后来我才知晓,父母并未嘱托她前来寻我。是秀梅姐到家后,迟迟不见我的身影,放心不下,才独自折返茫茫田地,四处找寻迷路的我。
岁月流转,时代变迁,如今再也没有人采摘黄芥子当作家常菜。农田里早已不用人工锄草,每逢除草时节,地里都会喷洒除草剂,野生的黄芥子渐渐绝迹,即便偶尔遇见,也再也没人敢食用。

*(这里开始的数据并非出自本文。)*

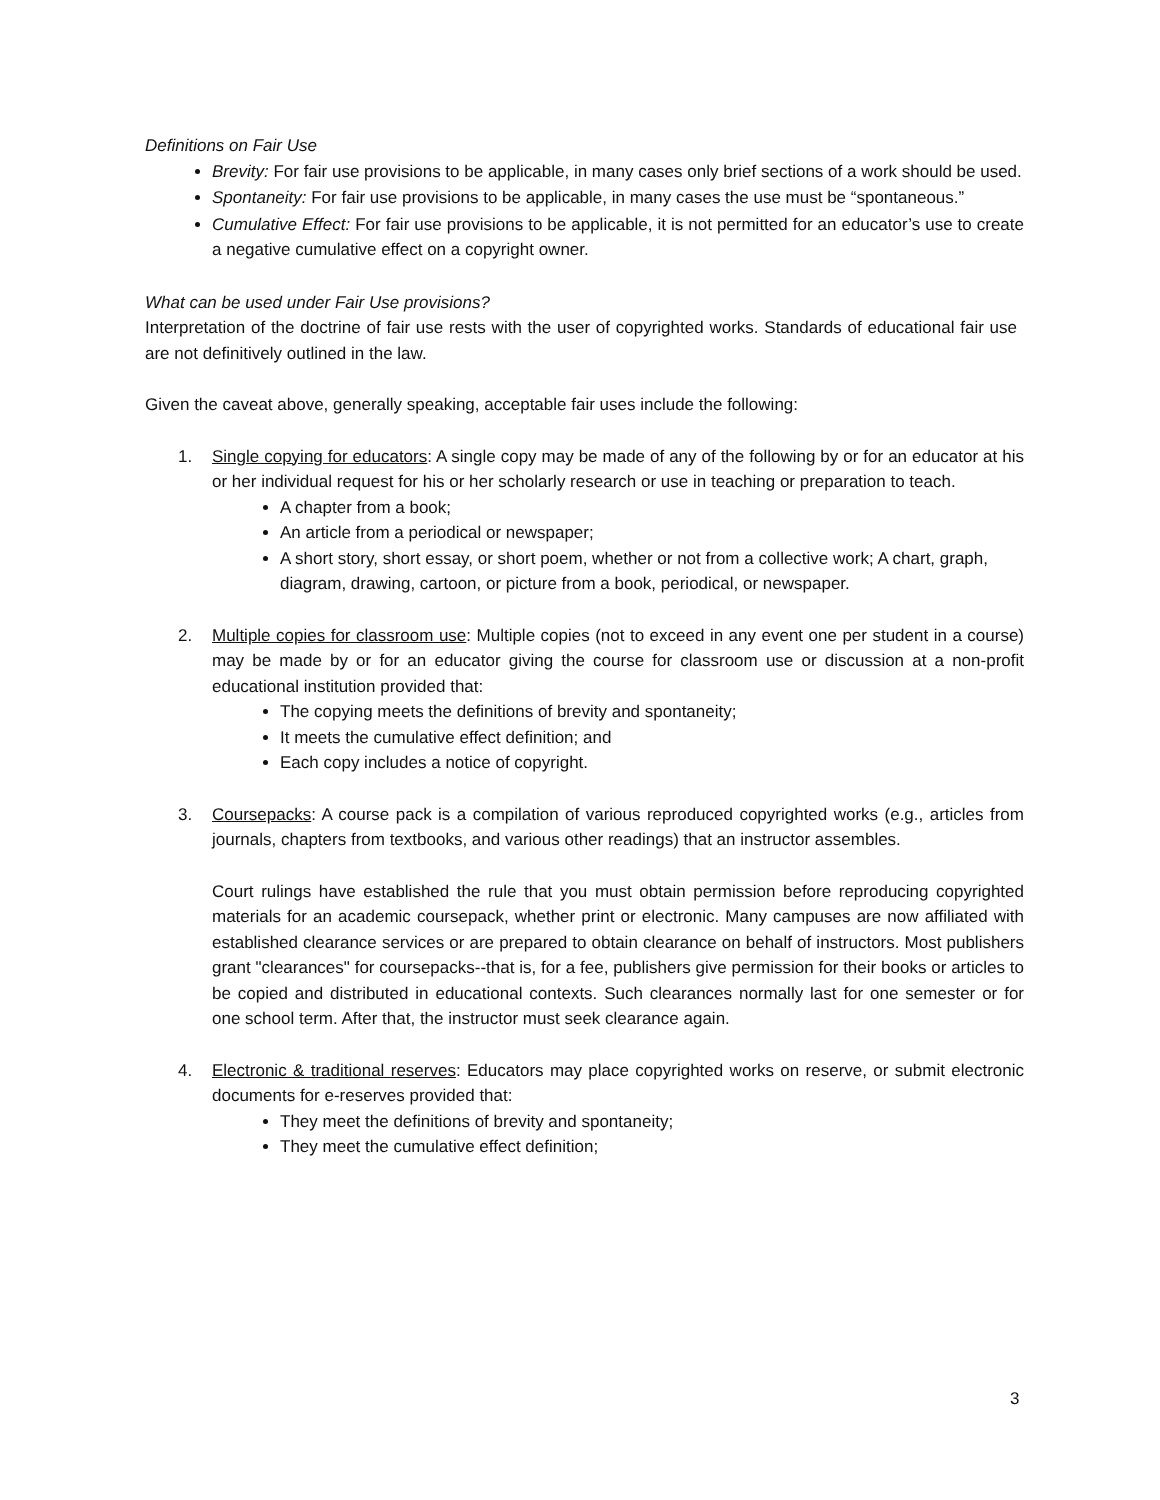Definitions on Fair Use
Brevity: For fair use provisions to be applicable, in many cases only brief sections of a work should be used.
Spontaneity: For fair use provisions to be applicable, in many cases the use must be “spontaneous.”
Cumulative Effect: For fair use provisions to be applicable, it is not permitted for an educator’s use to create a negative cumulative effect on a copyright owner.
What can be used under Fair Use provisions?
Interpretation of the doctrine of fair use rests with the user of copyrighted works. Standards of educational fair use are not definitively outlined in the law.
Given the caveat above, generally speaking, acceptable fair uses include the following:
1.
Single copying for educators: A single copy may be made of any of the following by or for an educator at his or her individual request for his or her scholarly research or use in teaching or preparation to teach.
A chapter from a book;
An article from a periodical or newspaper;
A short story, short essay, or short poem, whether or not from a collective work; A chart, graph, diagram, drawing, cartoon, or picture from a book, periodical, or newspaper.
2.
Multiple copies for classroom use: Multiple copies (not to exceed in any event one per student in a course) may be made by or for an educator giving the course for classroom use or discussion at a non-profit educational institution provided that:
The copying meets the definitions of brevity and spontaneity;
It meets the cumulative effect definition; and
Each copy includes a notice of copyright.
3.
Coursepacks: A course pack is a compilation of various reproduced copyrighted works (e.g., articles from journals, chapters from textbooks, and various other readings) that an instructor assembles.
Court rulings have established the rule that you must obtain permission before reproducing copyrighted materials for an academic coursepack, whether print or electronic. Many campuses are now affiliated with established clearance services or are prepared to obtain clearance on behalf of instructors. Most publishers grant "clearances" for coursepacks--that is, for a fee, publishers give permission for their books or articles to be copied and distributed in educational contexts. Such clearances normally last for one semester or for one school term. After that, the instructor must seek clearance again.
4.
Electronic & traditional reserves: Educators may place copyrighted works on reserve, or submit electronic documents for e-reserves provided that:
They meet the definitions of brevity and spontaneity;
They meet the cumulative effect definition;
3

现如今,四季果蔬充足,餐桌之上从不缺新鲜青菜,家家户户无需再辛苦腌菜,各式咸菜副食随手便可买到。但我总会时常想起年少时的秀梅姐。她早已远嫁大同多年,我最后一次与她相见,还是在上初中的时候。
岁月无声流逝,旧日往事渐行渐远,可那份淳朴的善意与温暖,始终铭记心底。往后经年,纵使山水相隔、久未相逢,我也一直学着秀梅姐的样子,心怀善意,体恤他人难处,默默传递温柔与暖意,让每一份孤单,都能被温情温柔治愈。